Egypt central bank governor says intervention in currency market is ‘history’

Egyptian Central Bank Governor Tarek Amer has said nothing would prompt him to intervene to prop up the country’s pound after floating the currency in a dramatic move a month earlier, calling those policies “history”.

Egypt abandoned its peg of 8.8 Egyptian pounds to the U.S. dollar on Nov. 3, floating the currency in a bold move that has since seen it roughly halve in value.

The sharp depreciation led to market speculation that the central bank would intervene in order to strengthen the currency and boost liquidity on the interbank market.

“Intervene? No. Absolutely not. This is history. There will be no intervention. Everyone was talking about us pumping in $2 billion or $4 billion. That’s not it. That runs exactly contrary to the idea we were implementing,” Amer said in an interview published on Thursday by business newsletter Enterprise.

“The market thought we would still need to support the new FX regime. No. We want this newborn child to start standing on its own feet and supporting itself.”

Ditching its currency peg helped Egypt secure a $12 billion three-year loan from the International Monetary Fund to support an economic reform programme under which the government has introduced Value Added Tax, cut electricity subsidies and sharply raised import duties, all in the space of a few months.

But the measures — the steep depreciation in the pound in particular — have reduced imports and dramatically increased prices in the country of more than 90 million people.

The pound was trading around 18 to the dollar on Thursday.

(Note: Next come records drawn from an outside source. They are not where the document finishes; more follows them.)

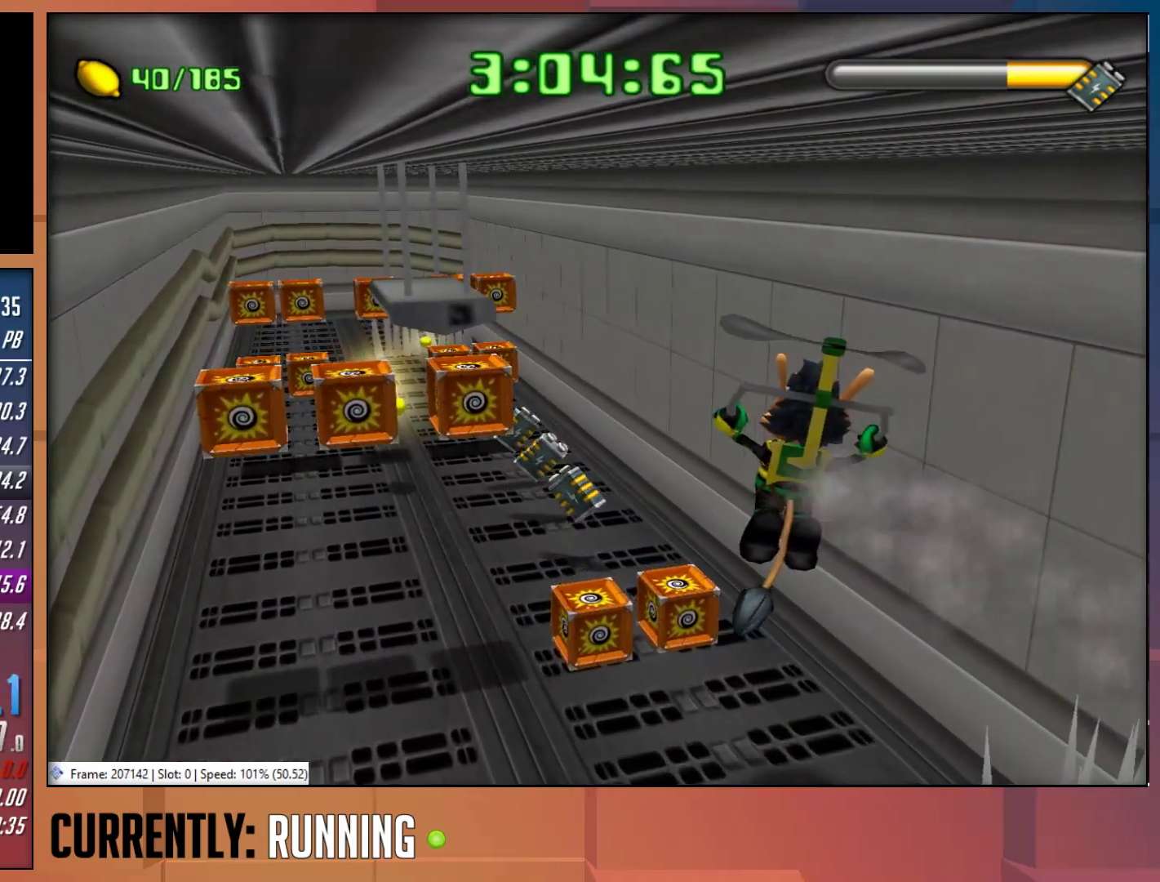
{"buttons": [], "left_stick": "up-left", "right_stick": "center", "events": [[133, "CROSS", "up"], [433, "left_stick", "up-left"]]}
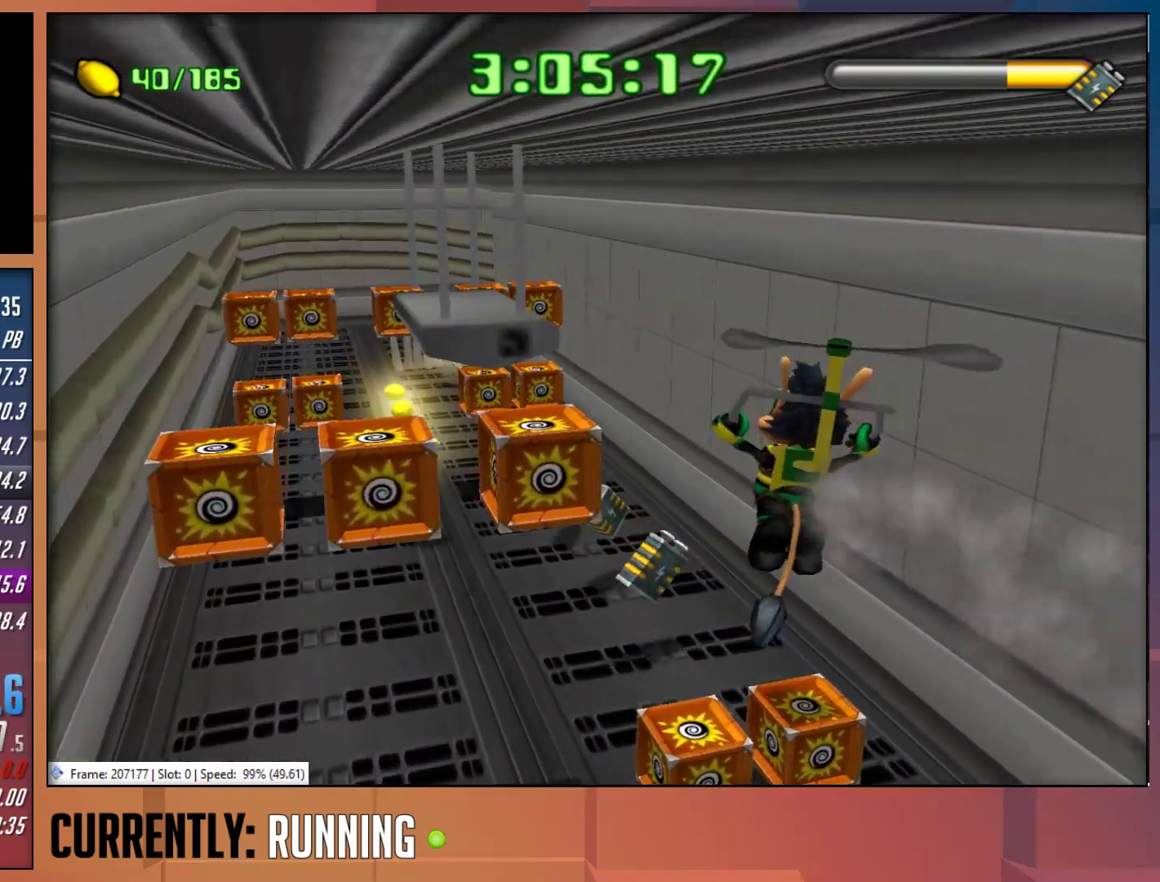
{"buttons": [], "left_stick": "left", "right_stick": "center", "events": [[317, "left_stick", "left"]]}
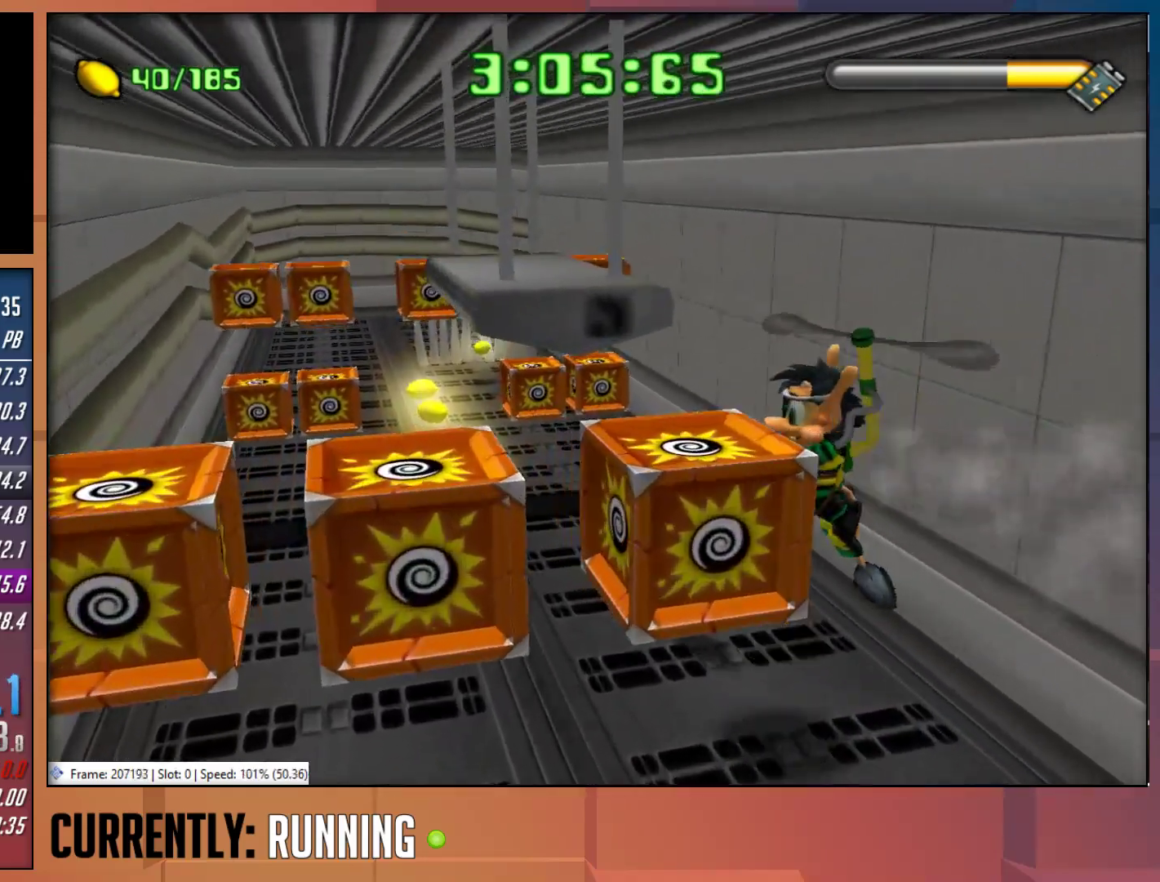
{"buttons": [], "left_stick": "up", "right_stick": "center", "events": [[250, "left_stick", "up-left"], [383, "left_stick", "up"]]}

Bankers said on the day of the flotation they expected the central bank to inject $4 billion into the currency markets to stabilise the pound and clear huge backlogs in dollar orders that had built up under the peg.

Egypt has struggled to revive its economy since the 2011 uprising scared off foreign investors and tourists, key sources of foreign currency.

The central bank drained its foreign reserves shoring up the pound before the float, forcing it to ration foreign currency supplies, prioritising companies importing essential goods like wheat or medicine.

Everyone else had to trade on a booming black market. Existing foreign investors could not repatriate profits and potential investors held back, expecting a devaluation.

Amer told Enterprise the float was already paying off.

“Now, the market is rewarding Egypt for the float… portfolio investors in the debt market came almost immediately,” Amer said. “The stock market is up 35 percent from 3 November.”